--- INSTRUCTION ---
In the data below, one line contains "4,1,4,$2,$3,$4,$5,$6,$7,$8,$9,$2,$3,0*" and a later one contains "20,1,$1+$1,$4,$5,$6,$7,0*". Print both, with every line between them, exactly and alone.
--- SOURCE INFORMATION ---
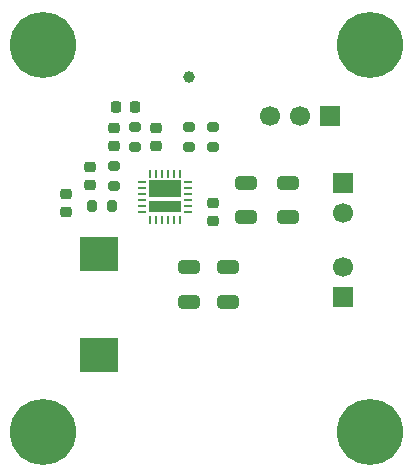
<source format=gbr>
%TF.GenerationSoftware,KiCad,Pcbnew,9.0.5*%
%TF.CreationDate,2025-10-20T16:26:16+05:30*%
%TF.ProjectId,adp2384,61647032-3338-4342-9e6b-696361645f70,A1*%
%TF.SameCoordinates,Original*%
%TF.FileFunction,Soldermask,Top*%
%TF.FilePolarity,Negative*%
%FSLAX46Y46*%
G04 Gerber Fmt 4.6, Leading zero omitted, Abs format (unit mm)*
G04 Created by KiCad (PCBNEW 9.0.5) date 2025-10-20 16:26:16*
%MOMM*%
%LPD*%
G01*
G04 APERTURE LIST*
G04 Aperture macros list*
%AMRoundRect*
0 Rectangle with rounded corners*
0 $1 Rounding radius*
0 $2 $3 $4 $5 $6 $7 $8 $9 X,Y pos of 4 corners*
0 Add a 4 corners polygon primitive as box body*
4,1,4,$2,$3,$4,$5,$6,$7,$8,$9,$2,$3,0*
0 Add four circle primitives for the rounded corners*
1,1,$1+$1,$2,$3*
1,1,$1+$1,$4,$5*
1,1,$1+$1,$6,$7*
1,1,$1+$1,$8,$9*
0 Add four rect primitives between the rounded corners*
20,1,$1+$1,$2,$3,$4,$5,0*
20,1,$1+$1,$4,$5,$6,$7,0*
20,1,$1+$1,$6,$7,$8,$9,0*
20,1,$1+$1,$8,$9,$2,$3,0*%
%AMFreePoly0*
4,1,5,1.350000,-0.538000,-1.350000,-0.538000,-1.350000,0.412000,1.350000,0.412000,1.350000,-0.538000,1.350000,-0.538000,$1*%
%AMFreePoly1*
4,1,5,1.350000,-0.762000,-1.350000,-0.762000,-1.350000,0.638000,1.350000,0.638000,1.350000,-0.762000,1.350000,-0.762000,$1*%
G04 Aperture macros list end*
%ADD10C,5.600000*%
%ADD11C,3.600000*%
%ADD12RoundRect,0.250000X-0.650000X0.325000X-0.650000X-0.325000X0.650000X-0.325000X0.650000X0.325000X0*%
%ADD13FreePoly0,0.000000*%
%ADD14FreePoly1,0.000000*%
%ADD15R,0.250000X0.799999*%
%ADD16R,0.799999X0.250000*%
%ADD17RoundRect,0.225000X-0.250000X0.225000X-0.250000X-0.225000X0.250000X-0.225000X0.250000X0.225000X0*%
%ADD18C,1.700000*%
%ADD19R,1.700000X1.700000*%
%ADD20RoundRect,0.225000X0.250000X-0.225000X0.250000X0.225000X-0.250000X0.225000X-0.250000X-0.225000X0*%
%ADD21RoundRect,0.200000X0.200000X0.275000X-0.200000X0.275000X-0.200000X-0.275000X0.200000X-0.275000X0*%
%ADD22C,1.000000*%
%ADD23RoundRect,0.250000X0.650000X-0.325000X0.650000X0.325000X-0.650000X0.325000X-0.650000X-0.325000X0*%
%ADD24RoundRect,0.200000X0.275000X-0.200000X0.275000X0.200000X-0.275000X0.200000X-0.275000X-0.200000X0*%
%ADD25RoundRect,0.200000X-0.275000X0.200000X-0.275000X-0.200000X0.275000X-0.200000X0.275000X0.200000X0*%
%ADD26RoundRect,0.225000X-0.225000X-0.250000X0.225000X-0.250000X0.225000X0.250000X-0.225000X0.250000X0*%
%ADD27R,3.251200X2.921000*%
G04 APERTURE END LIST*
D10*
%TO.C,H4*%
X151984000Y-124008000D03*
D11*
X151984000Y-124008000D03*
%TD*%
D12*
%TO.C,C10*%
X136652000Y-113035000D03*
X136652000Y-110085000D03*
%TD*%
D10*
%TO.C,H1*%
X124298000Y-91242000D03*
D11*
X124298000Y-91242000D03*
%TD*%
D13*
%TO.C,U1*%
X134620000Y-104902000D03*
D14*
X134620000Y-103378000D03*
D15*
X133370000Y-102189999D03*
X133869999Y-102189999D03*
X134370000Y-102189999D03*
X134870000Y-102189999D03*
X135370001Y-102189999D03*
X135870000Y-102189999D03*
D16*
X136570001Y-102890000D03*
X136570001Y-103389999D03*
X136570001Y-103890000D03*
X136570001Y-104390000D03*
X136570001Y-104890001D03*
X136570001Y-105390000D03*
D15*
X135870000Y-106090001D03*
X135370001Y-106090001D03*
X134870000Y-106090001D03*
X134370000Y-106090001D03*
X133869999Y-106090001D03*
X133370000Y-106090001D03*
D16*
X132669999Y-105390000D03*
X132669999Y-104890001D03*
X132669999Y-104390000D03*
X132669999Y-103890000D03*
X132669999Y-103389999D03*
X132669999Y-102890000D03*
%TD*%
D17*
%TO.C,C7*%
X130302000Y-99835000D03*
X130302000Y-98285000D03*
%TD*%
D18*
%TO.C,J1*%
X149698000Y-105461000D03*
D19*
X149698000Y-102921000D03*
%TD*%
D20*
%TO.C,C4*%
X138684000Y-104635000D03*
X138684000Y-106185000D03*
%TD*%
D18*
%TO.C,J3*%
X149698000Y-110043000D03*
D19*
X149698000Y-112583000D03*
%TD*%
D17*
%TO.C,C3*%
X133858000Y-99835000D03*
X133858000Y-98285000D03*
%TD*%
D21*
%TO.C,R5*%
X128461000Y-104902000D03*
X130111000Y-104902000D03*
%TD*%
D22*
%TO.C,TP3*%
X136652000Y-93980000D03*
%TD*%
D23*
%TO.C,C1*%
X141478000Y-102919000D03*
X141478000Y-105869000D03*
%TD*%
D18*
%TO.C,J2*%
X143510000Y-97282000D03*
X146050000Y-97282000D03*
D19*
X148590000Y-97282000D03*
%TD*%
D24*
%TO.C,R3*%
X138684000Y-98235000D03*
X138684000Y-99885000D03*
%TD*%
D25*
%TO.C,R4*%
X130302000Y-103187000D03*
X130302000Y-101537000D03*
%TD*%
D17*
%TO.C,C5*%
X126238000Y-105423000D03*
X126238000Y-103873000D03*
%TD*%
D24*
%TO.C,R2*%
X132080000Y-98235000D03*
X132080000Y-99885000D03*
%TD*%
%TO.C,R1*%
X136652000Y-98235000D03*
X136652000Y-99885000D03*
%TD*%
D10*
%TO.C,H2*%
X151984000Y-91242000D03*
D11*
X151984000Y-91242000D03*
%TD*%
D10*
%TO.C,H3*%
X124298000Y-124008000D03*
D11*
X124298000Y-124008000D03*
%TD*%
D23*
%TO.C,C2*%
X145034000Y-102919000D03*
X145034000Y-105869000D03*
%TD*%
D20*
%TO.C,C11*%
X128270000Y-101574000D03*
X128270000Y-103124000D03*
%TD*%
D26*
%TO.C,C6*%
X132067600Y-96520000D03*
X130517600Y-96520000D03*
%TD*%
D12*
%TO.C,C9*%
X140002000Y-113035000D03*
X140002000Y-110085000D03*
%TD*%
D27*
%TO.C,L1*%
X129032000Y-117525800D03*
X129032000Y-108966000D03*
%TD*%
M02*

</source>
---
--- TASK RESULT ---
4,1,4,$2,$3,$4,$5,$6,$7,$8,$9,$2,$3,0*
0 Add four circle primitives for the rounded corners*
1,1,$1+$1,$2,$3*
1,1,$1+$1,$4,$5*
1,1,$1+$1,$6,$7*
1,1,$1+$1,$8,$9*
0 Add four rect primitives between the rounded corners*
20,1,$1+$1,$2,$3,$4,$5,0*
20,1,$1+$1,$4,$5,$6,$7,0*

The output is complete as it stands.